30.10.22

Mulheres, vida, liberdade

 


«Nika Shakarami, Sarina Esmail¬zadeh, Ashra Panahi. Jovens iranianas de 16 anos. Corajosas. Mártires. Espancadas até à morte pelas forças de segurança durante os protestos que eclodiram no Irão na sequência da morte de Mahsa Amini, em setembro, três dias depois de ter sido detida pela polícia dos costumes em Teerão por usar incorretamente o hijab.

Jovens, quase ainda crianças, só pretendiam ter uma vida normal. Ousaram lutar pelo elementar direito de serem tratadas como cidadãs plenas e iguais, sem imposições desumanas e intoleráveis limitações à sua liberdade apenas por serem mulheres. Tornaram-se símbolos da luta contra o regime teocrático dos ayatollahs, luta que estoicamente se mantém há mais de um mês nas escolas, nas faculdades, nas ruas das cidades iranianas.

Mais de 200 pessoas já morreram, entre as quais pelo menos 23 crianças, e mais de mil pessoas foram detidas desde que começaram os protestos. Mulheres de todas as idades tiram os véus e cortam o cabelo em sinal de protesto, na rua, em locais públicos e nas redes sociais. Exemplos inspiradores de coragem, altruísmo, força moral e firmeza de caráter.

No Afeganistão, os talibãs dizimaram os direitos das mulheres desde que, em agosto de 2021, retomaram o controlo do país — o mundo viu esse momento com emoção, mas depressa se esqueceu das mulheres afegãs.
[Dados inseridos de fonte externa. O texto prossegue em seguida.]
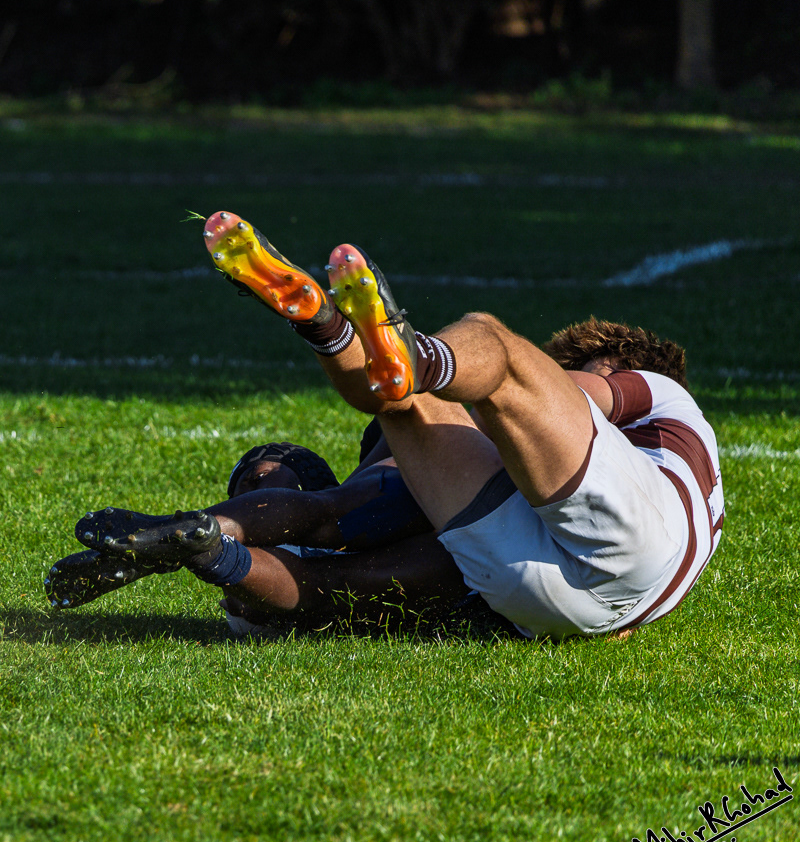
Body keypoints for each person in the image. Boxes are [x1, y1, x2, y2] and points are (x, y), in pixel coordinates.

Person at [48, 210, 724, 640]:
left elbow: (566, 397)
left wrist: (512, 380)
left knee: (483, 353)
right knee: (333, 577)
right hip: (549, 604)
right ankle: (338, 339)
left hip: (537, 565)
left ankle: (345, 335)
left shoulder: (656, 393)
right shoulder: (684, 479)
Mulheres privadas do direito à educação, ao trabalho, à liberdade, sujeitas a violências indizíveis, a detenções, tortura e morte, como reporta o “Relatório” da Amnistia Internacional publicado em julho 2022.
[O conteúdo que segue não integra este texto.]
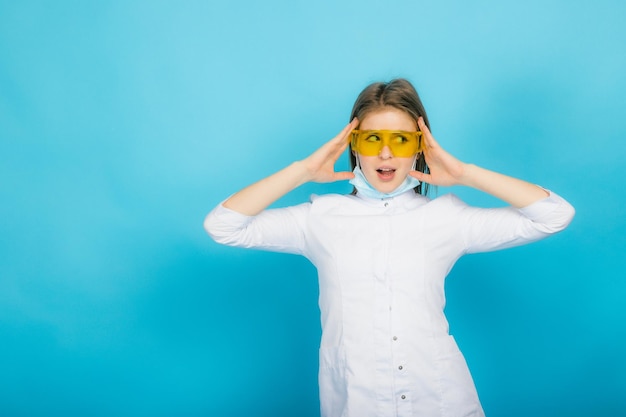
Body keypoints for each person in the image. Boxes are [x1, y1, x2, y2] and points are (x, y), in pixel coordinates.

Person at [204, 79, 575, 417]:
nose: (385, 154)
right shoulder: (320, 218)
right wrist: (302, 170)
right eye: (371, 139)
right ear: (353, 145)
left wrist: (464, 174)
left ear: (419, 146)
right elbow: (222, 226)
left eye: (400, 140)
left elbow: (553, 215)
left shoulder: (448, 218)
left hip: (442, 400)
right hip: (357, 401)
Nestes, como noutros países, no Médio Oriente como em África, mas também no Paquistão, na Índia, no Bangladesh, as mulheres são discriminadas, impedidas de estudar e de trabalhar, privadas de liberdade, forçadas a casar em meninas, a engravidar e a abortar, humilhadas, assediadas, vendidas, trocadas, abusadas sexualmente, violadas, lapidadas, torturadas, mortas.

Também em países ocidentais, como a Polónia, as mulheres são condenadas à morte quando lhes é negado um aborto, mesmo em caso de perigo para a sua própria vida, como aconteceu em janeiro deste ano a Agnieszka T, de 37 anos, a quem foi negado um aborto depois da morte de um dos fetos numa gravidez gemelar.
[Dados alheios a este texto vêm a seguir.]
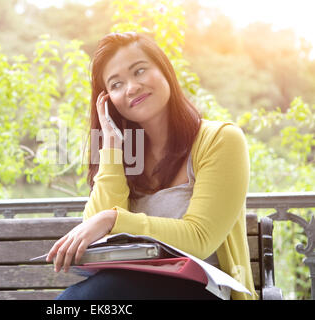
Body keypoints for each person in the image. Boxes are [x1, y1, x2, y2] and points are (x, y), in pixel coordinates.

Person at [46, 32, 258, 300]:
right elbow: (97, 243)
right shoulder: (125, 153)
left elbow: (199, 239)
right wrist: (111, 148)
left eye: (140, 71)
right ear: (107, 100)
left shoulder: (220, 140)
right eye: (116, 84)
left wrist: (112, 219)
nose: (131, 87)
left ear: (165, 71)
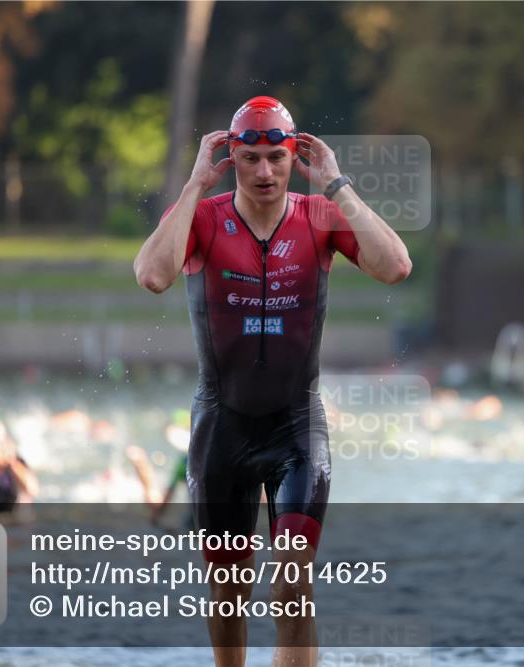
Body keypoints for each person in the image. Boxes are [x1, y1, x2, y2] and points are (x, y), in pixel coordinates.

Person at [133, 96, 412, 667]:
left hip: (296, 429)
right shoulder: (204, 218)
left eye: (276, 158)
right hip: (221, 429)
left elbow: (395, 266)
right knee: (229, 595)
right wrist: (192, 187)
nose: (264, 172)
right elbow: (152, 275)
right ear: (232, 158)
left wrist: (336, 186)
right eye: (251, 158)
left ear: (294, 157)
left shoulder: (319, 216)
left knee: (292, 582)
E o que fazemos? Indignamo-nos, solidarizamo-nos, manifestamo-nos, mimetizamos gestos em sinal de apoio (como a eurodeputada sueca que cortou o cabelo quando discursava no Parlamento Europeu). A União Europeia aprovou algumas sanções a individualidades e organizações do Irão. É pouco. Muito pouco.

É preciso impor sanções diplomáticas, económicas, comerciais e desportivas aos Estados que violam frontal e sistematicamente direitos humanos, boicotar o acesso dos seus líderes e grupos económicos a centros de decisão política e de comércio internacional e apoiar as organizações que ajudam as vítimas, fazendo chegar ajuda humanitária ao terreno. Gostaria de ver Portugal erguer mais a sua voz nesse sentido.

É preciso cumprir e fazer cumprir a Declaração Universal dos Direitos Humanos e tirar a ONU da paralisia em que se encontra, nesta como noutras matérias. A comunidade internacional não pode continuar a tratar a violação sistemática dos direitos das mulheres como um assunto interno dos Estados.

E, já agora: boicotar o Mundial do Catar. Pelos direitos das mulheres, dos homossexuais, dos trabalhadores forçados reduzidos à escravatura… Mas isso é assunto para um próximo artigo.»